From the abstract on transvaginal mesh surgery outcomes, quote everything from "Karen Guerrero" down to "comparable non-mesh procedures.".

++++ Excerpt provided

Morling, Joanne R.; McAllister, David A.; Agur, Wael; Fischbacher, Colin M.; Glazener, Cathryn M.A.; Guerrero, Karen; Hopkins, Leanne; Wood, Rachael

Authors

JOANNE MORLING JOANNE.MORLING@NOTTINGHAM.AC.UK
Clinical Associate Professor

David A. McAllister

Wael Agur

Colin M. Fischbacher

Cathryn M.A. Glazener

Karen Guerrero

Leanne Hopkins

Rachael Wood



Abstract

Background

Concerns have been raised about the safety of surgery for stress urinary incontinence and pelvic organ prolapse using transvaginal mesh. We assessed adverse outcomes after first, single mesh procedures and comparable non-mesh procedures.

Methods

We did a cohort study of women in Scotland aged 20 years or older undergoing a first, single incontinence procedure or prolapse procedure during 1997–98 to 2015–16 identified from a national hospital admission database. Primary outcomes were immediate postoperative complications and subsequent (within 5 years) readmissions for later postoperative complications, further incontinence surgery, or further prolapse surgery. Poisson regression models were used to compare outcomes after procedures carried out with and without mesh.

Findings

Between April 1, 1997, and March 31, 2016, 16 660 women underwent a first, single incontinence procedure, 13 133 (79%) of which used mesh. Compared with non-mesh open surgery (colposuspension), mesh procedures had a lower risk of immediate complications (adjusted relative risk [aRR] 0·44 [95% CI 0·36–0·55]) and subsequent prolapse surgery (adjusted incidence rate ratio [aIRR] 0·30 [0·24–0·39]), and a similar risk of further incontinence surgery (0·90 [0·73–1·11]) and later complications (1·12 [0·98–1·27]); all ratios are for retropubic mesh. During the same time period, 18 986 women underwent a first, single prolapse procedure, 1279 (7%) of which used mesh. Compared with non-mesh repair, mesh repair of anterior compartment prolapse was associated with a similar risk of immediate complications (aRR 0·93 [95% CI 0·49–1·79]); an increased risk of further incontinence (aIRR 3·20 [2·06–4·96]) and prolapse surgery (1·69 [1·29–2·20]); and a substantially increased risk of later complications (3·15 [2·46–4·04]). Compared with non-mesh repair, mesh repair of posterior compartment prolapse was associated with a similarly increased risk of repeat prolapse surgery and later complications. No difference in any outcome was observed between vaginal and, separately, abdominal mesh repair of vaginal vault prolapse compared with vaginal non-mesh repair.

++++++++
++++ Excerpted data

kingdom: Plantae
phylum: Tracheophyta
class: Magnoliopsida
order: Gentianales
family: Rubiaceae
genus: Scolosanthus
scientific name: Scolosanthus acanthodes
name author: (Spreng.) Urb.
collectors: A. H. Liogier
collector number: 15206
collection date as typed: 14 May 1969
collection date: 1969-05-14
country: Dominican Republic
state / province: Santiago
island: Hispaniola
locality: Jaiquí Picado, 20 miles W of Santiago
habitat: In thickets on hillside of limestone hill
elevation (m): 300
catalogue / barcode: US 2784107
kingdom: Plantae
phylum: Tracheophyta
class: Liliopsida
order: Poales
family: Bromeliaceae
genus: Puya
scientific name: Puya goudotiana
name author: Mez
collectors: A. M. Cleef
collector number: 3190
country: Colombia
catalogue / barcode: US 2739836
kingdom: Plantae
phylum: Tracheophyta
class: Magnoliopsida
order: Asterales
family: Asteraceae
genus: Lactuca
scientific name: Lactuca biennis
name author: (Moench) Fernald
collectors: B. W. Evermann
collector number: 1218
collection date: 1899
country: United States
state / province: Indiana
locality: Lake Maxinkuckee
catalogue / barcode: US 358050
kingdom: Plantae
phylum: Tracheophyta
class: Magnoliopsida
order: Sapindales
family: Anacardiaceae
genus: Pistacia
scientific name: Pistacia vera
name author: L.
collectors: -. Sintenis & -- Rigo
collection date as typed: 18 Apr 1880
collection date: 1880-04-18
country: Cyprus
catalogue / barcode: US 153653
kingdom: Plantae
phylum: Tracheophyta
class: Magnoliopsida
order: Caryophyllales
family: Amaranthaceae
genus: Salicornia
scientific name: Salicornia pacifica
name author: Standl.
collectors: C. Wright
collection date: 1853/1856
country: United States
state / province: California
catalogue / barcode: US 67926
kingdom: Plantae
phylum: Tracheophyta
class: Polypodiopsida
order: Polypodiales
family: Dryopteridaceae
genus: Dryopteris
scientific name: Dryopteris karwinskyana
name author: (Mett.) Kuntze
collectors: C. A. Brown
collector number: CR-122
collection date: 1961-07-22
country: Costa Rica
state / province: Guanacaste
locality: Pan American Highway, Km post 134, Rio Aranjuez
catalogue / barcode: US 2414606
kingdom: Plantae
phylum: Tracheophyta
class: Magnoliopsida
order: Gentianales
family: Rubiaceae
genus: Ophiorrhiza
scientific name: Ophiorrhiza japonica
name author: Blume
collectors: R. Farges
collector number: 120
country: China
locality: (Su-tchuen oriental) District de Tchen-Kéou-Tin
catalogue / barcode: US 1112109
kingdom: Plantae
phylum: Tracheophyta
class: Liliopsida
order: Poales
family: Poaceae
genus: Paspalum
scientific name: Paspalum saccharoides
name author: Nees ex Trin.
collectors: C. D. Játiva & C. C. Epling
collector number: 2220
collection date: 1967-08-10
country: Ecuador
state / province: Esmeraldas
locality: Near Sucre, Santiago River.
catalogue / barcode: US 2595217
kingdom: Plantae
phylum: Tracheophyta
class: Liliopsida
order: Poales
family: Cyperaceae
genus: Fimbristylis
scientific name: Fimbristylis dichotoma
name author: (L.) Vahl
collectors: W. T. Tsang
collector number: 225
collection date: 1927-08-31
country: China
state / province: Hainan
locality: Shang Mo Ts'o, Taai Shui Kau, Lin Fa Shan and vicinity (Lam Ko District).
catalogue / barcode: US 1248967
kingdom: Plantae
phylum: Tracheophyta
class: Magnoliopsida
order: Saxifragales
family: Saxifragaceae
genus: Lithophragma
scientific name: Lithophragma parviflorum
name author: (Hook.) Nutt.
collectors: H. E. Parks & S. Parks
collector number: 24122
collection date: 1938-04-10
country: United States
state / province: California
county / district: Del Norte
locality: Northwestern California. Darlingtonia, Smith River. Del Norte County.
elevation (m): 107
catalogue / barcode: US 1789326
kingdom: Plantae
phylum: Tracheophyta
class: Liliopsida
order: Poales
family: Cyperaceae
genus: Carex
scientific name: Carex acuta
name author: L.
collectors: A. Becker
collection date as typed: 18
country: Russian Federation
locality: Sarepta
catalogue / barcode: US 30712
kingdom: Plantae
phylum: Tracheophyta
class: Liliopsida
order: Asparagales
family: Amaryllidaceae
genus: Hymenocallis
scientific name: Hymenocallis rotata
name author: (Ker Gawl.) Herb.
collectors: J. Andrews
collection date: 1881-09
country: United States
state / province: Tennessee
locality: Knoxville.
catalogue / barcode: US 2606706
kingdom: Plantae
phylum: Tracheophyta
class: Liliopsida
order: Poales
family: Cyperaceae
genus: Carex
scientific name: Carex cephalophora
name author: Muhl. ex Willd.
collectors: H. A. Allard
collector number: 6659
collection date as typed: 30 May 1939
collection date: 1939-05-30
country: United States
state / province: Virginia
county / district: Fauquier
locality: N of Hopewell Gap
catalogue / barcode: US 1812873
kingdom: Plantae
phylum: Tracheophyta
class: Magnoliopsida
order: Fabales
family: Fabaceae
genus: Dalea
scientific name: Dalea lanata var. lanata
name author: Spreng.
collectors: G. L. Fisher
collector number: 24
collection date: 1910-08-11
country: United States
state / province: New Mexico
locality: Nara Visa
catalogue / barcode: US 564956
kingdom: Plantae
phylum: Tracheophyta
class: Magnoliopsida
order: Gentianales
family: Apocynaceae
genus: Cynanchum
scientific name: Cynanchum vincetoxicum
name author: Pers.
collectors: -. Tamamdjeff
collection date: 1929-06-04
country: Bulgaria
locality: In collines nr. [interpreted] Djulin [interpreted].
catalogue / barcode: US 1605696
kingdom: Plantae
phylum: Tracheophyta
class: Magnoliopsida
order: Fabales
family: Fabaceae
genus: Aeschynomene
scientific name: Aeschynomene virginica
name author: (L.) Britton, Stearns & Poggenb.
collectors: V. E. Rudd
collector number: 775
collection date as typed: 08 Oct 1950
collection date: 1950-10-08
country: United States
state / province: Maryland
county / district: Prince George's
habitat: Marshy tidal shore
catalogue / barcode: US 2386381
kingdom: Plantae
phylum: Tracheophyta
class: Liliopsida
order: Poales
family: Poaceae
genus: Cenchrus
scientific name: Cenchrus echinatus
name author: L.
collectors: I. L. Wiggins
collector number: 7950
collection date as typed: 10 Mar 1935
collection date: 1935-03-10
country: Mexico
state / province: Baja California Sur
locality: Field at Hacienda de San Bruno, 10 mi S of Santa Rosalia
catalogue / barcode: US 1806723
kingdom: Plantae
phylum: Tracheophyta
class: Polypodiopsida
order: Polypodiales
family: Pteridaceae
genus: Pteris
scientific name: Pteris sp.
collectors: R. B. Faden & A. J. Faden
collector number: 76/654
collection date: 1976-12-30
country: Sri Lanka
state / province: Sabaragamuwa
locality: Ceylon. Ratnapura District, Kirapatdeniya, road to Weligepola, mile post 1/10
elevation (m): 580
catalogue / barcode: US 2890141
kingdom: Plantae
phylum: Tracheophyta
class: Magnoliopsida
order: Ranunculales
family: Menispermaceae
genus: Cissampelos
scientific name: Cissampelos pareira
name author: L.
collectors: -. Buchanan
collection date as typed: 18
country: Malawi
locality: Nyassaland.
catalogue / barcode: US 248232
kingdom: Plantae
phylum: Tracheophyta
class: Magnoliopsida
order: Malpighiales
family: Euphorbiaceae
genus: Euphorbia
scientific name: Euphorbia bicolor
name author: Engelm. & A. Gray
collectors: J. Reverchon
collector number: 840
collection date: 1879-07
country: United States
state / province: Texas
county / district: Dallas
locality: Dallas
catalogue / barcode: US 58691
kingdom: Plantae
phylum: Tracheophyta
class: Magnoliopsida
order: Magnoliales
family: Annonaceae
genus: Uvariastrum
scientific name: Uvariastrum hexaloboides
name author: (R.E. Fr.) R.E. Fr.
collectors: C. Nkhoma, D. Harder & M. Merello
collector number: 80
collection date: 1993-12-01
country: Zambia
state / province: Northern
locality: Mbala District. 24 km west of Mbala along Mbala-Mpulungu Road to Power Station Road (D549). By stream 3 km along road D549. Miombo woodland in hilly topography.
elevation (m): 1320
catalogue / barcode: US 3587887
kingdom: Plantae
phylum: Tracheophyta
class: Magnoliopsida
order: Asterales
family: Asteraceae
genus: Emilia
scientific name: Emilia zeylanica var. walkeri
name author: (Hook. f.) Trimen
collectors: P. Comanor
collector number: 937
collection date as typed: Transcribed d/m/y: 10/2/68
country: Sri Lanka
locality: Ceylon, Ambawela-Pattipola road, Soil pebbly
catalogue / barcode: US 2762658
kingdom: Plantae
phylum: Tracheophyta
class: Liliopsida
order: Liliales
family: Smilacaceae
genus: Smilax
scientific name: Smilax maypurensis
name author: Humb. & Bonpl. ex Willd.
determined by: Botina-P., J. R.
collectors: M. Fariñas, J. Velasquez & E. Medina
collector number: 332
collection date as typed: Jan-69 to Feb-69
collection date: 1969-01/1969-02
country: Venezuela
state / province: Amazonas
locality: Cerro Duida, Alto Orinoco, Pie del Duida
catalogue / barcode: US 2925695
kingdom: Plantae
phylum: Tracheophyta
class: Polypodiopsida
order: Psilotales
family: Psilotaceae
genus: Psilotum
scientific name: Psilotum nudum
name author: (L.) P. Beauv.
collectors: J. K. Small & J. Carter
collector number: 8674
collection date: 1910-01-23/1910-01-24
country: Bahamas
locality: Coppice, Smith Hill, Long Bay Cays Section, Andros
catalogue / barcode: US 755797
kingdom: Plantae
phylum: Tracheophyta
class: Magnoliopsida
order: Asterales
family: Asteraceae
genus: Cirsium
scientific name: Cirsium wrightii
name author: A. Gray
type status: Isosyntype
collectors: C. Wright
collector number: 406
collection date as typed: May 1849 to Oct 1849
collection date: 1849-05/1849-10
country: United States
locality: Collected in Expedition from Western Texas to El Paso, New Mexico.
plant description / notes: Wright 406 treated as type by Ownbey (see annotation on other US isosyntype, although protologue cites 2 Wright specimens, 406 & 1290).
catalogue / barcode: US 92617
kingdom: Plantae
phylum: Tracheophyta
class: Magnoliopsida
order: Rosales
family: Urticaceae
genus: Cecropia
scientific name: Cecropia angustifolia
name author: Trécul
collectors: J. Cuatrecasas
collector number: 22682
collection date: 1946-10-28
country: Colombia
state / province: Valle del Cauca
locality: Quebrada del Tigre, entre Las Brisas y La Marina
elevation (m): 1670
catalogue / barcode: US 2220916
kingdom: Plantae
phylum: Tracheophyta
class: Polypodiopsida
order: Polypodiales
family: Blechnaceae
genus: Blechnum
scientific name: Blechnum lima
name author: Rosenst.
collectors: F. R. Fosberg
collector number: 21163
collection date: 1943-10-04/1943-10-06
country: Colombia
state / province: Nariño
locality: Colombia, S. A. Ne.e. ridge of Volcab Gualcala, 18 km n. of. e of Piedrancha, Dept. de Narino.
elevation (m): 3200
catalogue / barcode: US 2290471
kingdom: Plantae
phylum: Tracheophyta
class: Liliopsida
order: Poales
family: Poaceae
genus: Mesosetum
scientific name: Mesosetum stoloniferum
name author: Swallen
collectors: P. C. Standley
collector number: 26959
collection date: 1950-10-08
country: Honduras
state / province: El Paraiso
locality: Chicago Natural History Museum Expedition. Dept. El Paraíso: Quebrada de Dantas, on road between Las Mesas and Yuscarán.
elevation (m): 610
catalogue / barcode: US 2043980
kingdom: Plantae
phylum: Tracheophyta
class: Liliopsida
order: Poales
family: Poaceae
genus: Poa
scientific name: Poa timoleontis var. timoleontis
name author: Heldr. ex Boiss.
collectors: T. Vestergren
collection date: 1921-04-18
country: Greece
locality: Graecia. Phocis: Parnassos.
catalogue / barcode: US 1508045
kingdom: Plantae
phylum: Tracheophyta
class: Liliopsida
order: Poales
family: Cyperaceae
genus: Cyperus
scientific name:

++++++++

Exercise answer:
Karen Guerrero

Leanne Hopkins

Rachael Wood



Abstract

Background

Concerns have been raised about the safety of surgery for stress urinary incontinence and pelvic organ prolapse using transvaginal mesh. We assessed adverse outcomes after first, single mesh procedures and comparable non-mesh procedures.